# Standard Deviation of an array of numbers...

• 11-19-2003
Xenofizz
Standard Deviation of an array of numbers...
I am writing a program that tells the user to enter 20 numbers, then it uses those and finds the average and standard deviation.

I put the 20 numbers in an array.

Does anyone know the c++ formula for standard deviation of an array? It's blowing my mind.

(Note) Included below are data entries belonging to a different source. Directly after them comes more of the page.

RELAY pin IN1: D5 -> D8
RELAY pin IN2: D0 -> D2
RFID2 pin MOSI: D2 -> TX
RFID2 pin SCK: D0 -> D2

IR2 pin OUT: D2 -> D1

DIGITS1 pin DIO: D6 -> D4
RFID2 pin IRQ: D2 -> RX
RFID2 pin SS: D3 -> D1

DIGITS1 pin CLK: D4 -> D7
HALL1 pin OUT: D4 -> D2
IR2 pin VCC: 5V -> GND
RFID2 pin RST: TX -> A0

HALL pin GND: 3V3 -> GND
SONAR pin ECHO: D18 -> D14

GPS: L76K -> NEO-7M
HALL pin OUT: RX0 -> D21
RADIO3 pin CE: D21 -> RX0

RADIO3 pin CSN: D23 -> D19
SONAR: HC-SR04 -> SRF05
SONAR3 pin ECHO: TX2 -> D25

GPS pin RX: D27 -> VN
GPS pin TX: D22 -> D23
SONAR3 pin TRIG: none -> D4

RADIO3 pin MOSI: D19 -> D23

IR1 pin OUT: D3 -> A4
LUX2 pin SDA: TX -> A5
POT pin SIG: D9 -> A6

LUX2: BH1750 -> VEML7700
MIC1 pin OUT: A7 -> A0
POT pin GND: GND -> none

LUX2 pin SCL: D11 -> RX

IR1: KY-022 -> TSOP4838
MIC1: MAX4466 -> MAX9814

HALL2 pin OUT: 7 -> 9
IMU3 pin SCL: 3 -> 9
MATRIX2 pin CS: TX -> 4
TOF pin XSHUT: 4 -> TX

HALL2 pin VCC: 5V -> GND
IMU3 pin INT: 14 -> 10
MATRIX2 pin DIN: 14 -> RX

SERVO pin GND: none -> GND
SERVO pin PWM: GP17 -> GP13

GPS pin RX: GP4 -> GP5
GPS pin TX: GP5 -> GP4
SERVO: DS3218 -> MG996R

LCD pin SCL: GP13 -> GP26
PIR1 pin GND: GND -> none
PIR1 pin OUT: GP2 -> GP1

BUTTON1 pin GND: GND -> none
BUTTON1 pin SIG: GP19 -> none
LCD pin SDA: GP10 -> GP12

I've been trying for hours.
• 11-19-2003
JaWiB
I don't know what "standar deviation" is...someone else here might, but in the meantime it would help if you could explain it a bit.

Edit: after a google search I found one explanation:

standard deviation is the square root of the variance of a mean of a set of numbers

so for the set 1,2,3 the variance is:

( (1-avg)+(2-avg)+(3-avg) ) / n

in this case avg is 2 and n is 3

it also went on to say that you should divide by n-1 to give an unbiased estimate...although it didn't really explain why

If this is correct it shouldn't be too hard to do...
• 11-19-2003
Xenofizz
It's a real weird formula.

It's the square root of a summation of each number minus the average, squared and divided by the amount of numbers minus 1.

It's hard to explain, even harder to code.
• 11-19-2003
JaWiB
Sounds like i had it somewhat correct, but I had an error, I meant to square those terms:

(1-avg)*(1-avg), etc

So you should be able to do something like:
Code:

```for (int i=0;i<n;i++)   total+=(nums[i]-avg)*(nums[i]-avg); total/=n-1; std::cout<<sqrt(total);```
• 11-19-2003
Xenofizz
Thanks!

I got it to work, I think. Even if not so, you helped a lot. Awesome!